= The Edinburgh School =

20th-century artistic group

The Edinburgh School is a group of 20th century artists connected with Edinburgh. They share a connection through Edinburgh College of Art, where most studied and worked together during or soon after the First World War. As friends and colleagues, they discussed painting and were influenced by one another's work. They were bound together as members of Edinburgh-based exhibition bodies: the Royal Scottish Academy (RSA), Society of Scottish Artists (SSA) and the Royal Scottish Society of Painters in Watercolour (RSW).
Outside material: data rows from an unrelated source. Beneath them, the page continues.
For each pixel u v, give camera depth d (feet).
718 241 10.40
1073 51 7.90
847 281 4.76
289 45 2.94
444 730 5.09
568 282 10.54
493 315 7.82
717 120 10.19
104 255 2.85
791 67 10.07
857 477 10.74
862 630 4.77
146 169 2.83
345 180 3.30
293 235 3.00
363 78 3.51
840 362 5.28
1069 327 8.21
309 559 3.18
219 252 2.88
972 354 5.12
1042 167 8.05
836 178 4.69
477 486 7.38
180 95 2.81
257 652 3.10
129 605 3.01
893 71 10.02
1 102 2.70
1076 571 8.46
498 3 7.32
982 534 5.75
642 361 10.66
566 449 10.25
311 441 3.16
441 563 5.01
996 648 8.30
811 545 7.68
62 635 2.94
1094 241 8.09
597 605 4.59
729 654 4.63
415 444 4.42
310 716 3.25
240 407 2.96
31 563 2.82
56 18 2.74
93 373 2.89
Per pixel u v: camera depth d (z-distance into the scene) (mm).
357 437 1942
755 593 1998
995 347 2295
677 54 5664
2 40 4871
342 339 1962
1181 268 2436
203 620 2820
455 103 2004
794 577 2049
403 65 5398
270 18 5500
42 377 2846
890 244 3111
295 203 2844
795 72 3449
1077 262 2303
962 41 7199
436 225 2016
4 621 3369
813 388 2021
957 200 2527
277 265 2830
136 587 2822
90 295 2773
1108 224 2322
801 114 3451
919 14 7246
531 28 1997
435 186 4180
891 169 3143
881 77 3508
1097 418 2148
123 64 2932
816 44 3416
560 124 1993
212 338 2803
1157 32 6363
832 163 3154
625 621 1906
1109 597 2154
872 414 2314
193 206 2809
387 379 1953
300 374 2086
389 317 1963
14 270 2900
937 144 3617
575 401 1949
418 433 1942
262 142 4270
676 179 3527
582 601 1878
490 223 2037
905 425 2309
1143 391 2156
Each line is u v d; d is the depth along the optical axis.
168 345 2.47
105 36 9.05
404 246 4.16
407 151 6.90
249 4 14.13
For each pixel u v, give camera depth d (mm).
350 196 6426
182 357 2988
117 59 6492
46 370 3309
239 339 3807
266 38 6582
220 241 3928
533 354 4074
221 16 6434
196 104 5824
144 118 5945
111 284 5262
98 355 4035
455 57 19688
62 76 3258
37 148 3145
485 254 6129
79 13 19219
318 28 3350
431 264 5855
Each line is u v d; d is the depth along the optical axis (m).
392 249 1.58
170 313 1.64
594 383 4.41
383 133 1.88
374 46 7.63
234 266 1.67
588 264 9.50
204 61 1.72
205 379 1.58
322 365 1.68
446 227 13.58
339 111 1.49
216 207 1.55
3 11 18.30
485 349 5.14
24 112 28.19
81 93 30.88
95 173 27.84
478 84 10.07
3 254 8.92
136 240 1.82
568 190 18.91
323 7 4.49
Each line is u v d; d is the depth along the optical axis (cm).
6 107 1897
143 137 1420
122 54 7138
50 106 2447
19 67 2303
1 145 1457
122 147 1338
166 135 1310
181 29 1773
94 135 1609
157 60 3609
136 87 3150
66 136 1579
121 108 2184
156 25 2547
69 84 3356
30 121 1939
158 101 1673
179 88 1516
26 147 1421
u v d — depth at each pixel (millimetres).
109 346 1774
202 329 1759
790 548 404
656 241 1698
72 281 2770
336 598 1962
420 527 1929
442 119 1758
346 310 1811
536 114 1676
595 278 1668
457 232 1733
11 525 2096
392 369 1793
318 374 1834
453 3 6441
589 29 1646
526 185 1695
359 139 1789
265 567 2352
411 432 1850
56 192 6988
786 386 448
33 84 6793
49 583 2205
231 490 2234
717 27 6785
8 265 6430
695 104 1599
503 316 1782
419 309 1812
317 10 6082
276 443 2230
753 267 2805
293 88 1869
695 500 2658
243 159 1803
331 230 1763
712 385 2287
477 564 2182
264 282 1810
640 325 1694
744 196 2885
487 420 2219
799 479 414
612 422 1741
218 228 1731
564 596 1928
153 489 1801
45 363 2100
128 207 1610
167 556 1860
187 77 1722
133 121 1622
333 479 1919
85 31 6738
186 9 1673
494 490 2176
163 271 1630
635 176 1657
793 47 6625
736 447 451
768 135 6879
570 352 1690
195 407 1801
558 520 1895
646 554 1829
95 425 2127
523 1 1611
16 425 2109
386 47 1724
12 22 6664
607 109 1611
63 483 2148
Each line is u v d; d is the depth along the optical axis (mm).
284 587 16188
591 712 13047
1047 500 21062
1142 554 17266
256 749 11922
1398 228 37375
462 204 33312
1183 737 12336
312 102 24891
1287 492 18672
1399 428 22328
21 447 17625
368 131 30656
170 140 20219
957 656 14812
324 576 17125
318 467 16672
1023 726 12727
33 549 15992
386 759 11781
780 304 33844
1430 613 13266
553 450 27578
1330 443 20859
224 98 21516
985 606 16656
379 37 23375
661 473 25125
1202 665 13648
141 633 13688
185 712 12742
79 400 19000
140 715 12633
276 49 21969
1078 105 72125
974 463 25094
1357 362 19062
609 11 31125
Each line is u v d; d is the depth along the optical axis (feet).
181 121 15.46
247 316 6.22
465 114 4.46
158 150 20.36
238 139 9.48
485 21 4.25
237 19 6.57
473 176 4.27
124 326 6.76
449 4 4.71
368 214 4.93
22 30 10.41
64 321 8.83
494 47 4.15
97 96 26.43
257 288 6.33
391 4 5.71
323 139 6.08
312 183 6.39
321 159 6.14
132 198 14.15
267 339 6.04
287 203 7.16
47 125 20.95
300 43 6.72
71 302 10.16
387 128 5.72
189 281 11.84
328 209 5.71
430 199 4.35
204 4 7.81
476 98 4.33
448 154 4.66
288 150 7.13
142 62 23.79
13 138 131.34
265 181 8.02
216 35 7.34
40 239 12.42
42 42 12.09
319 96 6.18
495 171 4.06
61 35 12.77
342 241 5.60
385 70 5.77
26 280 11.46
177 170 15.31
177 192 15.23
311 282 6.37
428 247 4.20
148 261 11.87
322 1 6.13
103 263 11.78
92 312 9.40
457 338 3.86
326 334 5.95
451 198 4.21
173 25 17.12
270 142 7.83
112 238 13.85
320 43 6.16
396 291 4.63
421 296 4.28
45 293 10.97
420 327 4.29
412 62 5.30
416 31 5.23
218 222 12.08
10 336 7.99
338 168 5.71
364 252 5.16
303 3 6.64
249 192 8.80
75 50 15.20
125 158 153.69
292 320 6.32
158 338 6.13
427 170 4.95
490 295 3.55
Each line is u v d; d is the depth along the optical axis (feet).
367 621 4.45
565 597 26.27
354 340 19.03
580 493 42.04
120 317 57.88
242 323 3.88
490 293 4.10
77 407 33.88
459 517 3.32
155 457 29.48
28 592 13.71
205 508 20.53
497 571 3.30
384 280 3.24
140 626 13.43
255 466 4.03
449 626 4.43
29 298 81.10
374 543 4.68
They predominantly painted still life and Scottish landscapes, and shared an interest in working both in oil and watercolour.

Art critic Giles Sutherland, writing in The Times, has suggested: "The work of the Edinburgh School is characterised by virtuoso displays in the use of paint, vivid and often non-naturalistic colour and themes such as still-life, seascape and landscape."

The following are generally thought of as Edinburgh School painters.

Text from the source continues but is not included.